Engineered Stone Slabs Are Strong
Engineered stone slabs like these are also much more uniformly structured than natural ones, making them stronger and less prone to cracking despite the fact that it is crushed stone sealed together rather than a single solid piece.
However the fact that it is crushed stone bound together, and in this sense is not solid, does not mean that it is no solid in the sense of being stone all the way through.
Make sure that you get a solid slab of stone – albeit composite or engineered: even though the composite slab is only 90% stone, you still want to get the same type of stone all the way through, as opposed to wooden or MDF benchtops with a thin stone laminate on the surface.
Getting a solid slab (again, either engineered or not) is important for your benchtop’s durability.
There is a wide variety of different composite stones available in various shades and styles so that you can find something to compliment your existing (or projected) decor.
And in addition to quartz engineered stones, they are also made from silestone, caesarstone, and smartstone, among others.

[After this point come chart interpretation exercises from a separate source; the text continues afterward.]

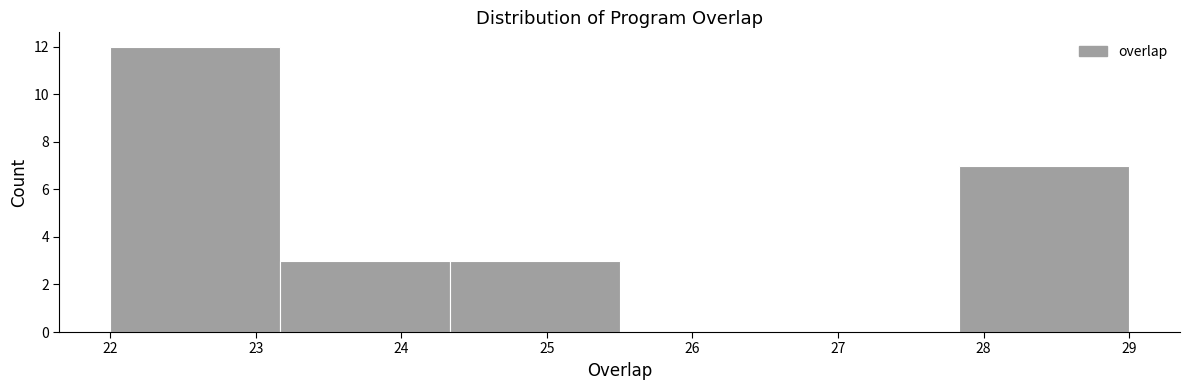

Reading left to right, list every bar in this chart as the range it spans on the x-axis followed by its height. Neither the bar edges nor the heights are printed on the chart, so give them approximately, as read against the axes.

22.0 to 23.2: 12
23.2 to 24.3: 3
24.3 to 25.5: 3
25.5 to 26.7: 0
26.7 to 27.8: 0
27.8 to 29.0: 7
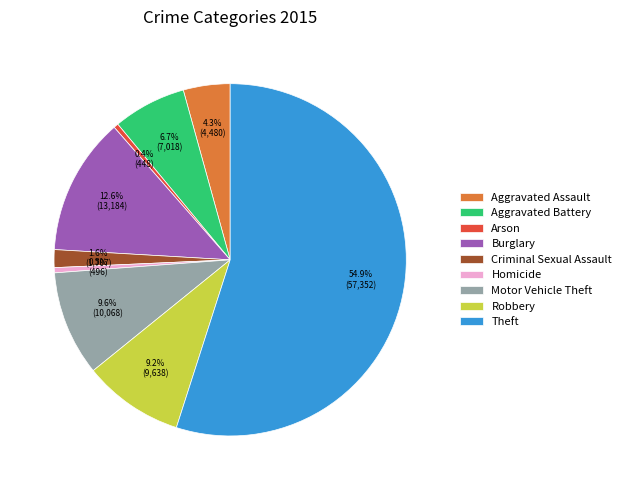

What percentage do Arson and Homicide together represent?

0.9%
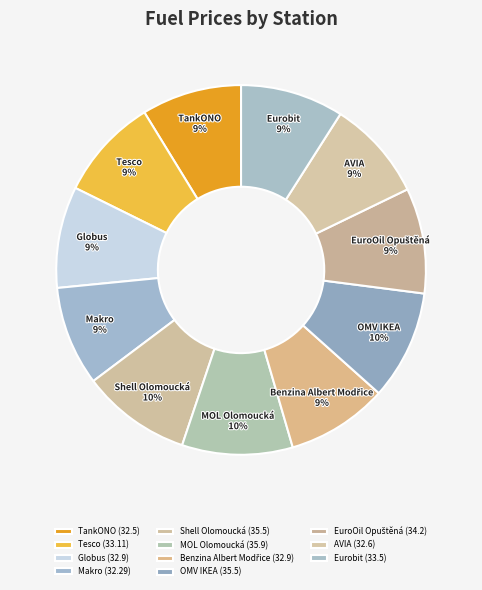

What percentage is the Tesco slice, to the nearest percent?

9%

All are made with exceptional care and attention to detail and at least one is sure to catch your eye.
To get a first-hand impression for yourself, feel free to come visit our showroom to see just what we mean.
UPDATE (October 2023)
Engineered stone, traditionally contains a high percentage of silica because it’s made up mostly of quartz. However, there have been concerns about the health impacts of respirable crystalline silica dust, especially for workers who cut, grind, or polish these surfaces, leading to the need for low-silica alternatives.

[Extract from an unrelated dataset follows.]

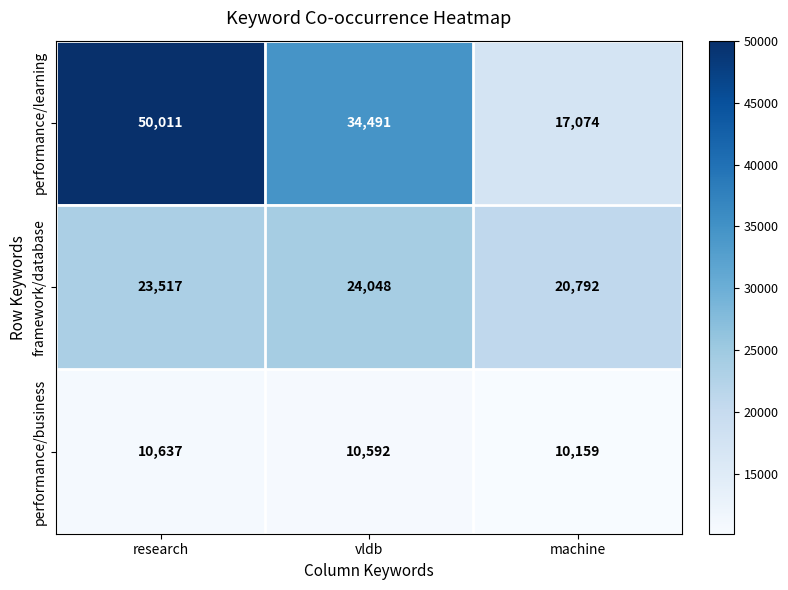

Rank the series at vldb from lowest to highest value.

performance/business, framework/database, performance/learning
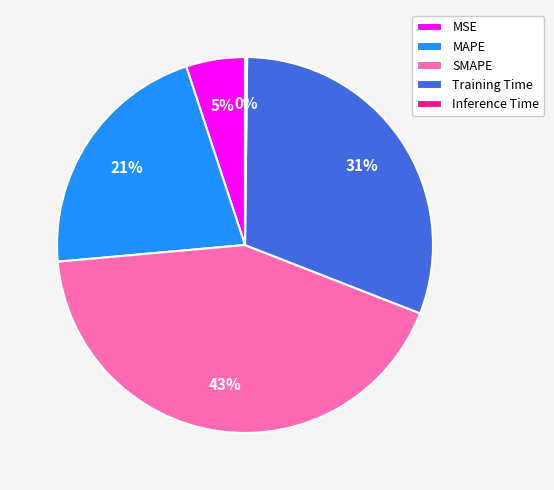

To the nearest percent, what is the average slice percentage?

20%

Manufacturers who aim to produce engineered stone with lower silica content can follow several strategies:
Alternative Fillers: Use alternative non-silica minerals or materials to replace a portion or all of the quartz filler. This can include materials like marble, metal flakes, recycled glass, etc. The goal is to maintain the desired properties (strength, durability, appearance) while reducing silica content.

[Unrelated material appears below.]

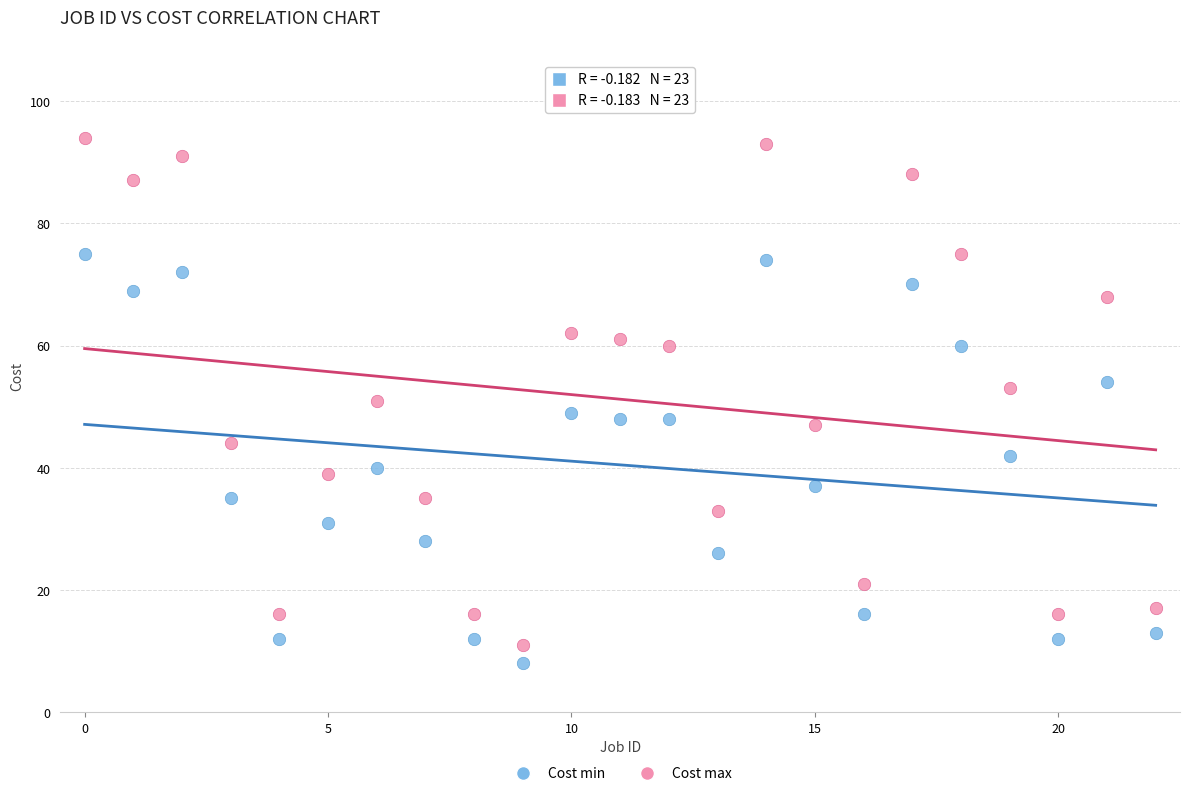

Which series reaches the minimum Y coordinate?

Cost min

Resin Content: By increasing the amount of resin in the mixture, the silica content, by definition, will decrease. However, there’s a limit to this approach, as too much resin can compromise the mechanical properties of the final product.
Enhanced Compaction: Techniques such as vibrocompression under vacuum can be employed to increase the density of the engineered stone, thereby allowing for a smaller amount of quartz to be used.
Silica-Coating: In some experimental setups, quartz particles are coated with non-silica materials. This reduces the amount of respirable silica that can become airborne during cutting or polishing, although the overall silica content of the material might remain the same.
Engineered Porosity: Introducing controlled porosity can reduce the overall amount of silica, but this can also affect the material’s mechanical and aesthetic properties.
Alternative Production Methods: Nano-cemented materials or geopolymers might be used to produce engineered stone-like surfaces with much lower silica content.
Safety During Manufacturing: While reducing the silica content in the stone is one approach, ensuring that workers are protected during manufacturing, cutting, and installation is equally crucial. This can include wet-working methods to reduce dust, proper ventilation, and appropriate personal protective equipment.
Manufacturers aiming to introduce low-silica engineered stones need to strike a balance between maintaining the aesthetic and functional qualities of their product, ensuring worker safety, and meeting any regulatory requirements.